Following my survey of portraits painted in 1920, this article gathers together some of the year’s best narrative and figurative paintings.
The Great War – that war to end all wars – had only ended two years earlier, and some of its greatest paintings, such as John Singer Sargent’s Gassed (1919) had not long been revealed to the public.
Norah Neilson-Gray, one of the ‘Glasgow Girls’, had volunteered to work as a nurse in France during the war. Her Scottish Women’s Hospital : In The Cloister of the Abbaye at Royaumont. Dr. Frances Ivens inspecting a French patient shows a scene in an ancient abbey just outside Paris, where the artist was caring for some of the many casualties of that war.
These vaulted cloisters are ancient but the dress – that of the young woman in the centre foreground in particular – contrastingly contemporary. On the left are patients in modern hospital beds, being cared for by professional clinical staff, including nurses and doctors. At the right is a small group of military personnel, a visual link to the the cause of the patients’ injuries, which underlines this recent phenomenon in hospitals, of treating injuries inflicted by people on their fellow humans.
Eleanor Fortescue-Brickdale’s Forerunner shows Leonardo da Vinci trying to convice the Milanese court of his idea for flying machines. The notable figures included here are (from the left) Savonarola (taken from Fra Bartolomeo’s portrait), Beatrice d’Este (Duchess of Milan), Cecilia Gallerani, Elisabetta Gonzaga, Leonardo da Vinci, and Ludovico Sforza (Duke of Milan, and Leonardo’s patron).
She sold The Forerunner to Lord Leverhulme, and it’s now on view in the Lady Lever Art Gallery in Liverpool. In 1922 she was commissioned to paint a companion Botticelli’s Studio for Montague Rendell, which was exhibited at the Royal Academy later that year.
Gaston Bussière’s second painting of the largely fictional Carthaginean seductress Salammbô took her through a Salomean conversion. Standing naked and flirtatious beside an extraordinarily erect snake, she’s a pagan goddess of seduction in a temple. This painting is now in the Musée des Ursulines in Mâcon, France, which occupies the site of a former convent.
Like many great narrative painters of the end of the nineteenth century, Franz von Stuck faced an increasingly difficult task of attracting attention to his art. His painting of Sisyphus may have been an expression of his frustration, and perhaps resulting self-criticism. A simple, bold, and powerful image, it may have been inspired by Titian’s famous painting of this ancient Greek mythical king.
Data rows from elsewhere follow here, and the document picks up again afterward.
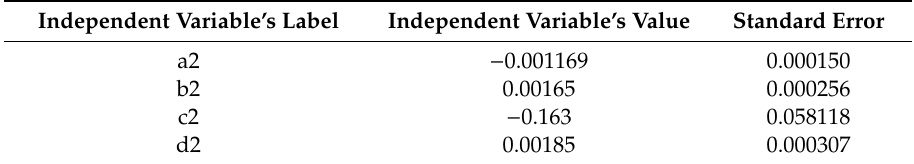
Table 5. Evaluation of fixed parameters for model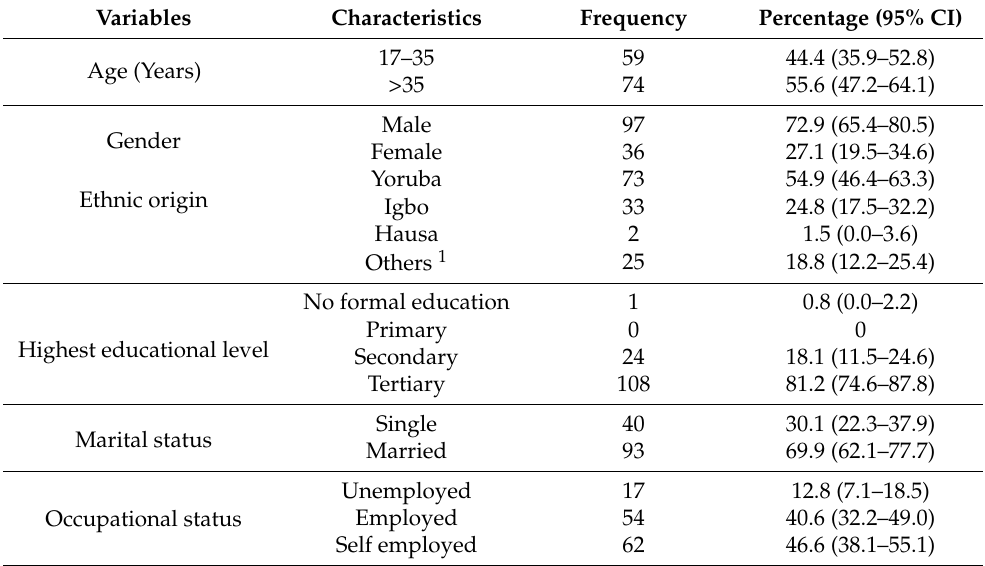
Table 1. Socio-demographic characteristics of the dogs owners ( n = 133) presented at veterinary clinics or hospitals in Lagos State, Southwest Nigeria, in 2018–2019.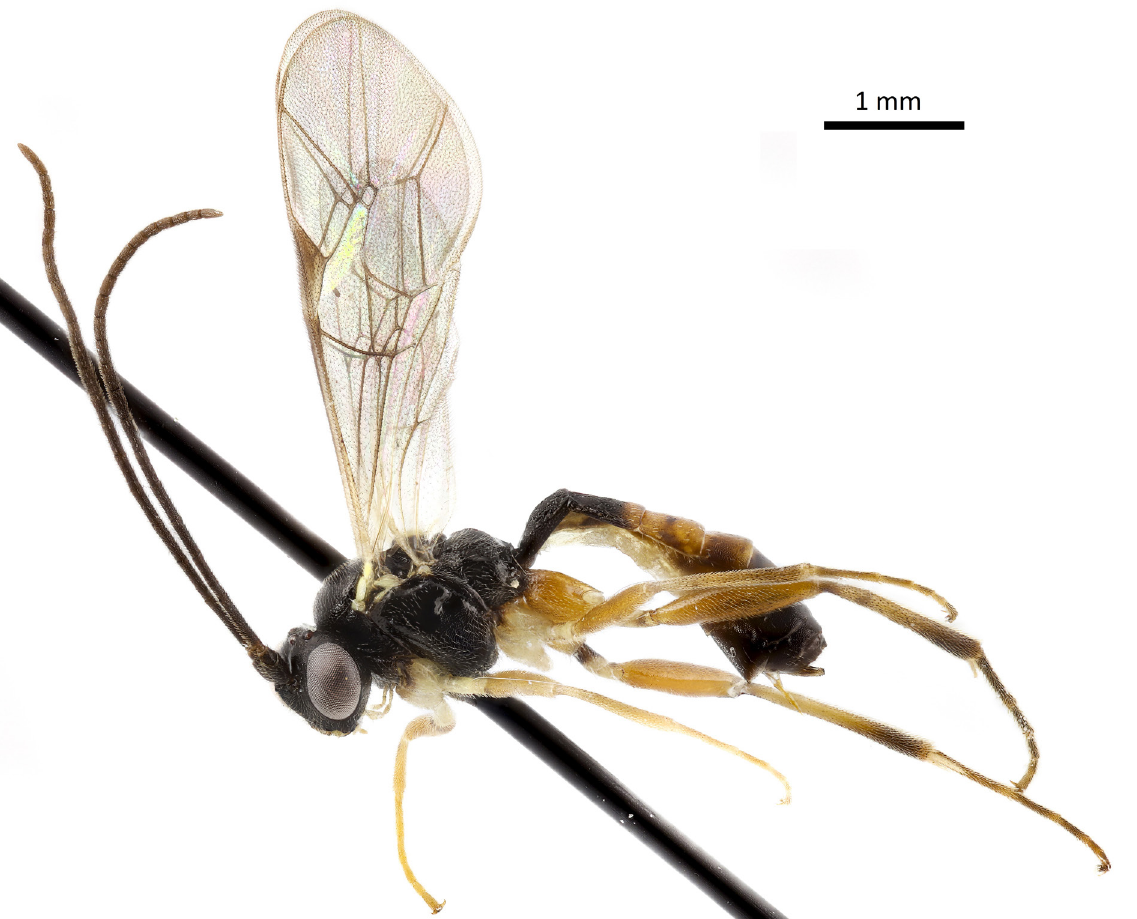
Fig. 6. Homotropus mugerwai sp. nov., paratype, ♀ (NHRS-HEVA000011633). Habitus, lateral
Sisyphus was the founder king of Ephyra, who was greedy, cheated, and violated his moral obligations to guests and travellers by killing them. As punishment for these crimes, he was condemned to roll a huge boulder up a steep hill, as shown here. This is the basis of the English phrase a Sisyphean task, which is endless and futile.
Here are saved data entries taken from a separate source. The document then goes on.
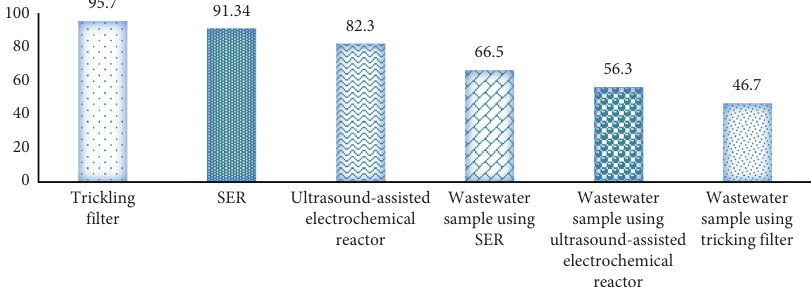
Figure 14: Comparison based on efficiency. Dye removal percentage using different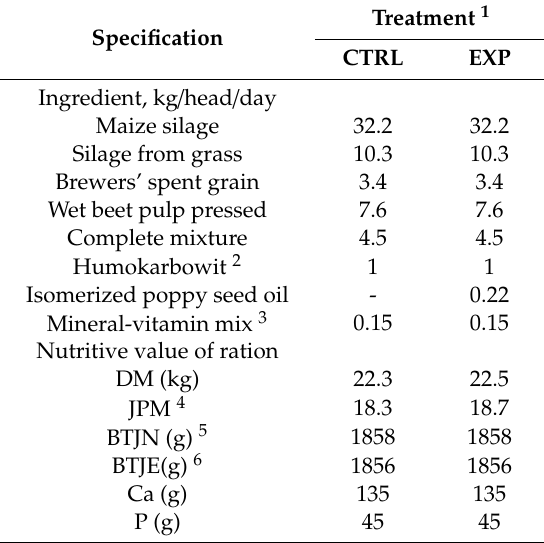
Table 2. Ingredients and nutritive value of cow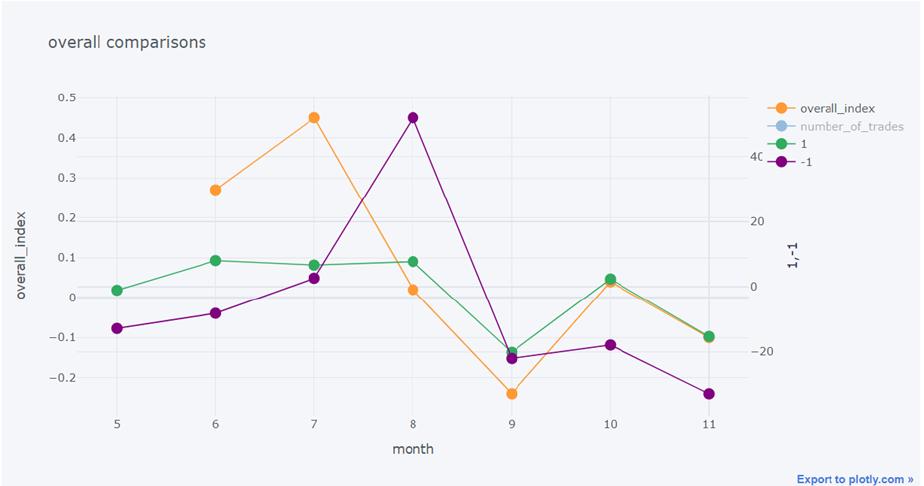
Figure 6. signal trends in cluster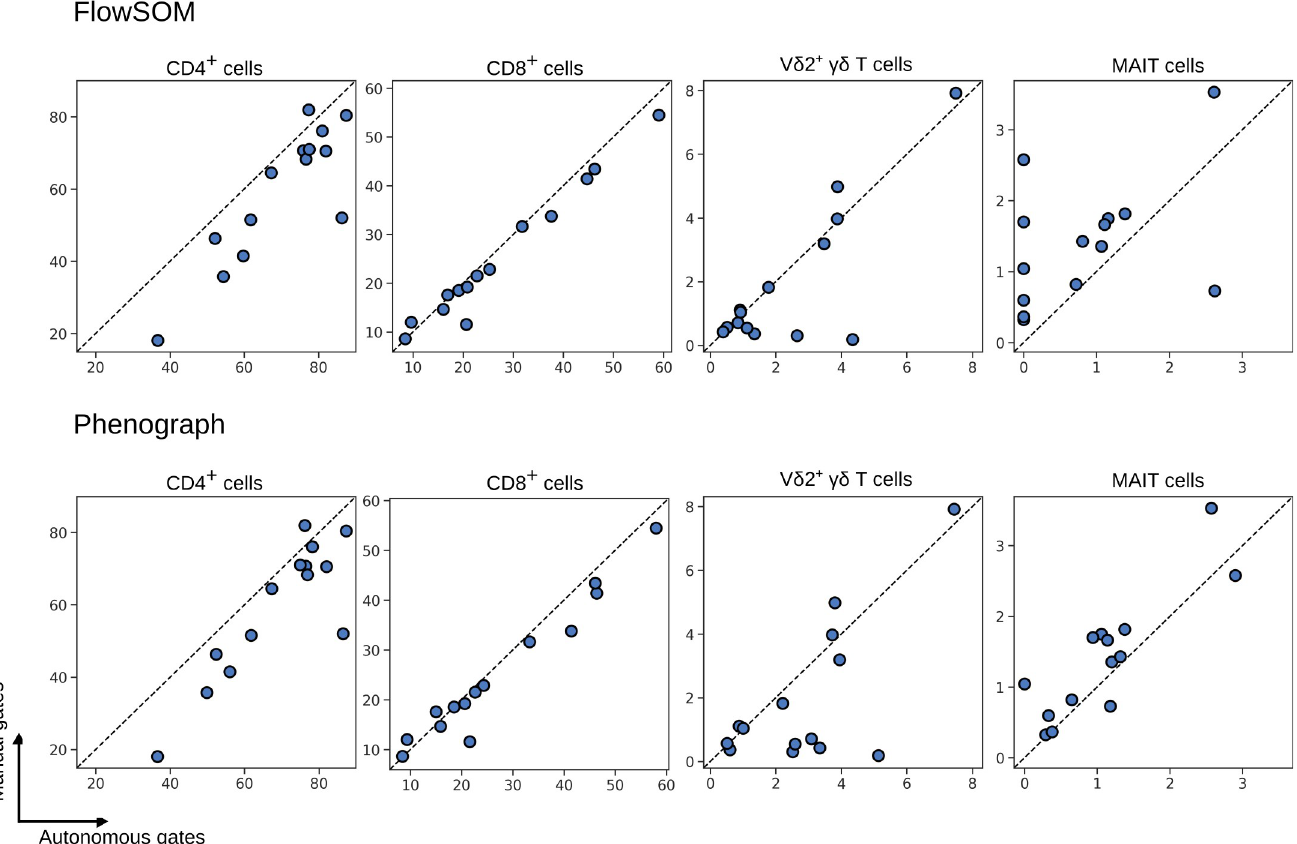
Fig 7. Percentage of T cell subsets as identified by FlowSOM (top) and Phenograph clustering (bottom), compared to the same subsets as identified by expert manual gates. Each symbol depicts results obtained with cells from an individual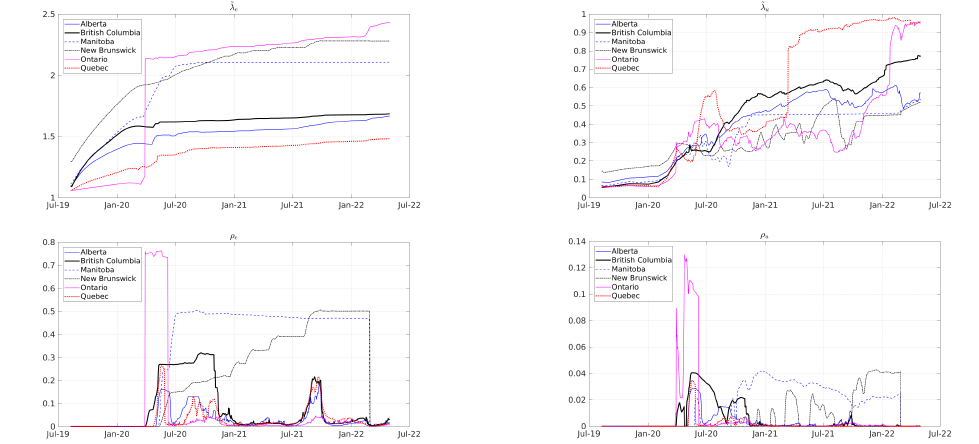
Figure 3. Seven-day moving average of the time series for the estimated values of the baseline transition rates into employment ˜ λ e ( t ) and unemployment ˜ λ u ( t ) , as well as the sensitivities ρ e ( t ) and ρ u ( t ) of transition rates with respect to new infections for Alberta, British Columbia, Manitoba, New Brunswick, Ontario, and Quebec.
Frederick Carl Frieseke had made his reputation with paintings of flickering nudes in dappled light. After the war, though, his style changed, as if that summer was finally over. This coincided with his move, with his wife and their young daughter, to a rural farmstead inland of Deauville in Normandy. In his Seated Nude, the light is more suffuse, and the chroma turned down.
This was the period in which the American George Bellows did more figurative and portrait painting, including this Nude with Fan. This wasn’t his first nude (which he painted in 1906, and has now become the second painting by Bellows in a British collection), but is remarkable for its richly-lit landscape vignette, a tradition going right back to the northern Renaissance.
Much better-known for his nudes is the British painter John William Godward, who had been living in Italy. A Souvenir was one of the last works he painted there. It could perhaps have been a ‘problem painting’, encouraging the viewer to speculate on its underlying narrative. But Godward keeps it purely Aesthetic, in showing us the beads, presumably the souvenir of the title, and no other clues which could be used to read in any meaning – the goal of pure Aestheticism.
The following year, Godward returned to London and became increasingly distressed about the advent of modernism, and of Picasso in particular. He died a year later, a suspected suicide. He is reported to have written a suicide note, containing the fragment “the world is not big enough for myself and a Picasso”.